Sin Dios para adorar, sin Patria que defender (porque ya se la habrían quitado
física y espiritualmente de a pedazos) sin padres que amar y respetar, sin
familia que defender (y que los cuide y los ame por el sólo hecho de existir)
serán el producto terminado de más de un siglo de educación atea y
obligatoria en nuestra patria. Autónomos e independientes, irrespetuosos y anárquicos,
repletos de críticas e insatisfechos, resentidos, violentos (contra los demás y
contra sí mismos) con odio y sentimientos de lucha de clases, despreciando no
sólo el enorme tesoro de la civilización cristiana sino el de la vida misma en
todos los ámbitos (desde el aborto, la vida del compañero de clase, de la
universidad o la eutanasia).
Algunos pocos por convicción libremente elegida, pero millones... por ignorancia
por haber sido víctimas de una de una revolución que primero les envenenó
el alma y el corazón vaciándoles de principios y de valores la cabeza. Una
revolución que les habló solamente de sus derechos y jamás de sus deberes y
obligaciones como personas. Una revolución perversa que odia al hombre y les
vendió un mundo ficticio a contrapelo con el corazón y la naturaleza humana.

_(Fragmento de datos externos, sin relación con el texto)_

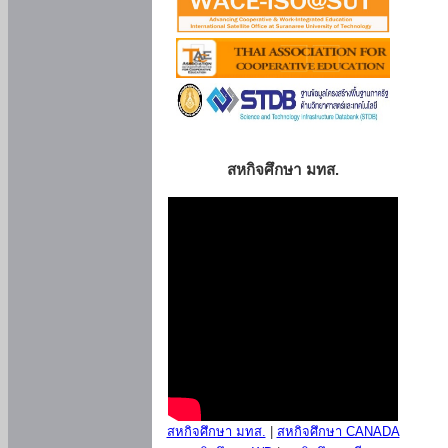
สหกิจศึกษา มทส.
สหกิจศึกษา มทส.
|
สหกิจศึกษา CANADA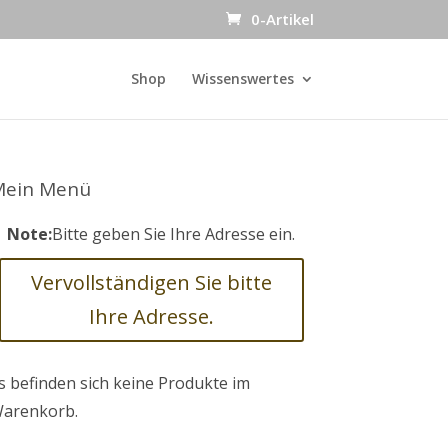
0-Artikel
Shop
Wissenswertes
Mein Menü
Note:
Bitte geben Sie Ihre Adresse ein.
Vervollständigen Sie bitte
Ihre Adresse.
s befinden sich keine Produkte im
arenkorb.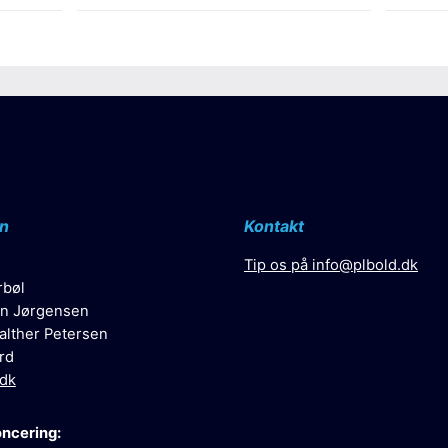
n
Kontakt
Tip os på
info@plbold.dk
rbøl
n Jørgensen
alther Petersen
rd
.dk
oncering:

El mundo actual se encuentra diabólicamente diseñado por Gramsci,
gracias, en gran parte, como él quería, a los intelectuales, a los medios de
comunicación e Internet, quienes, (salvo honrosas excepciones), transmiten
desde los dibujos animados para niños, sistemáticamente, sin parar y hasta el
hartazgo, una moral enemiga de todo orden natural, de Cristo y de su Iglesia.
La revolución que enfrentamos es un plan total de destrucción de la persona
humana. Los que quieran sobrevivir tendrán que saberlo. Es la misma batalla
espiritual en su fase final. Una batalla tan profunda, tan perfecta y tal bien
organizada que su director no puede ser un hombre…sino el propio Satanás. Porque
tomar un país para robarlo y saquearlo, para vivir rodeado de lujos y hasta de
orgías, para sentirse adulado desde un balcón... forma parte de las miserias
naturales de los seres humanos que vuelan bajo.

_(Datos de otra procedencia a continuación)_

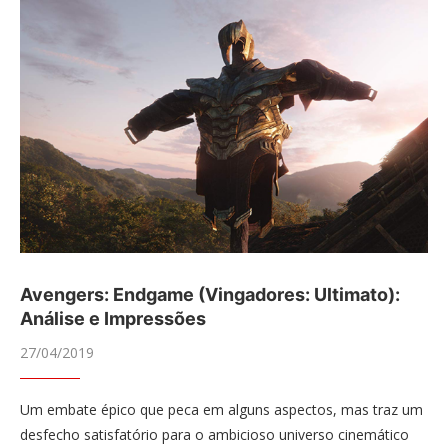
Avengers: Endgame (Vingadores: Ultimato):
Análise e Impressões
27/04/2019
Um embate épico que peca em alguns aspectos, mas traz um
desfecho satisfatório para o ambicioso universo cinemático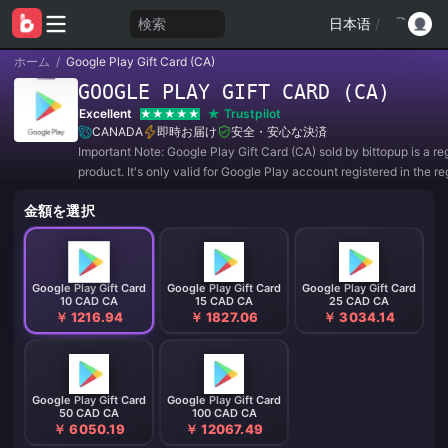
検索
日本语
/
ホーム
/
Google Play Gift Card (CA)
GOOGLE PLAY GIFT CARD (CA)
Excellent
Trustpilot
CANADA
即時お届け
安全・安心な決済
Important Note: Google Play Gift Card (CA) sold by bittopup is a r
product. It's only valid for Google Play account registered in the re
CANADA. All purchases are NON-REFUNDABLE and NON-RETUR
金額を選択
Google Play Gift Card
Google Play Gift Card
Google Play Gift Card
10 CAD CA
15 CAD CA
25 CAD CA
￥ 1216.94
￥ 1827.06
￥ 3034.14
Google Play Gift Card
Google Play Gift Card
50 CAD CA
100 CAD CA
￥ 6050.19
￥ 12067.49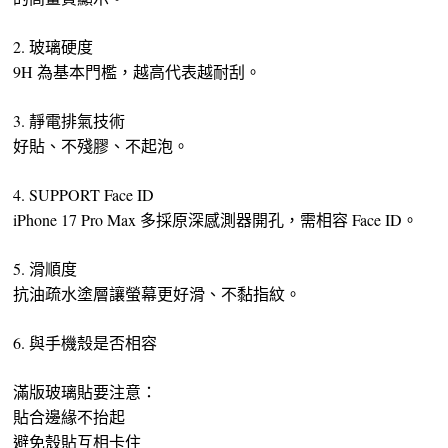
2. 玻璃硬度
9H 為基本門檻，越高代表越耐刮。
3. 靜電排氣技術
好貼、不殘膠、不起泡。
4. SUPPORT Face ID
iPhone 17 Pro Max 多採原深感測器開孔，需相容 Face ID。
5. 滑順度
抗油疏水塗層讓螢幕更好滑、不黏指紋。
6. 與手機殼是否相容
滿版玻璃貼要注意：
貼合邊緣不抬起
避免殼貼互相卡住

Pero…diseñar un plan de asfixiar el salario del hombre para obligar a
la mujer a abandonar su hogar y aprovechar ahí a corromper la inocencia de
los niños desde los jardines de infantes, enseñándoles a inflar preservativos
como globos en las aulas primarias antes que a leer y a escribir, desgarrar las
conciencias de los jóvenes llevándolos solamente a la perversión sexual,
atiborrándolos de pornografía y de droga (en un camino generalmente sin
retorno) para manejarlos, impedirles aprender su propia lengua para que no
puedan en un futuro ni pensar, ni expresar lo que sienten, ni comunicarse con
el prójimo o recibir la cultura y los valores de generaciones anteriores,
apagar el fuego que brinda el calor de los hogares destruyéndolos, convencer a
la mujer (naturalmente creada para concebir y guardar la vida que nace, que
crece, que envejece y que muere) que lo peor que le puede pasar es tener un
hijo o dedicarse a los suyos, sacarle al hombre la posibilidad de arrodillarse
ante su Dios, de tener la esperanza de reencontrarse con sus seres queridos en
el cielo, de sentir el alivio de recibir el perdón al haber pecado, de amar a
sus padres y a sus abuelos, de respetar y admirar a sus superiores y maestros,
de amar la tierra donde han nacido, de venerar a su bandera y tener el honor de
morir por ella...Va más allá de la naturaleza caída… Esto no es sólo el
hombre librado a su naturaleza caída…es un plan que aterra por lo
diabólico.
Esta guerra tan hábilmente y diabólicamente concebida en la mente de Satán,
este ataque al entendimiento y al sentido común (esa facultad interior
natural que Dios nos dio a las personas para juzgar razonablemente las cosas
conforme al buen juicio natural para discernir lo bueno de lo malo), es el
arma a utilizar para tomar occidente.
Esta destrucción de los valores que le fueron tan familiares a los hombres
durante siglos y que edificaron nuestra cultura cristiana, fue muy mal
enfrentada y resistida desde un principio por quienes tenían el deber moral
de defenderlos, de iluminarnos, de protegernos, de denunciar la mentira y
el ataque y contrarrestarlo enseñando la Verdad, porque en la cadena de
responsabilidades ante Dios, siempre hay instancias superiores a otras.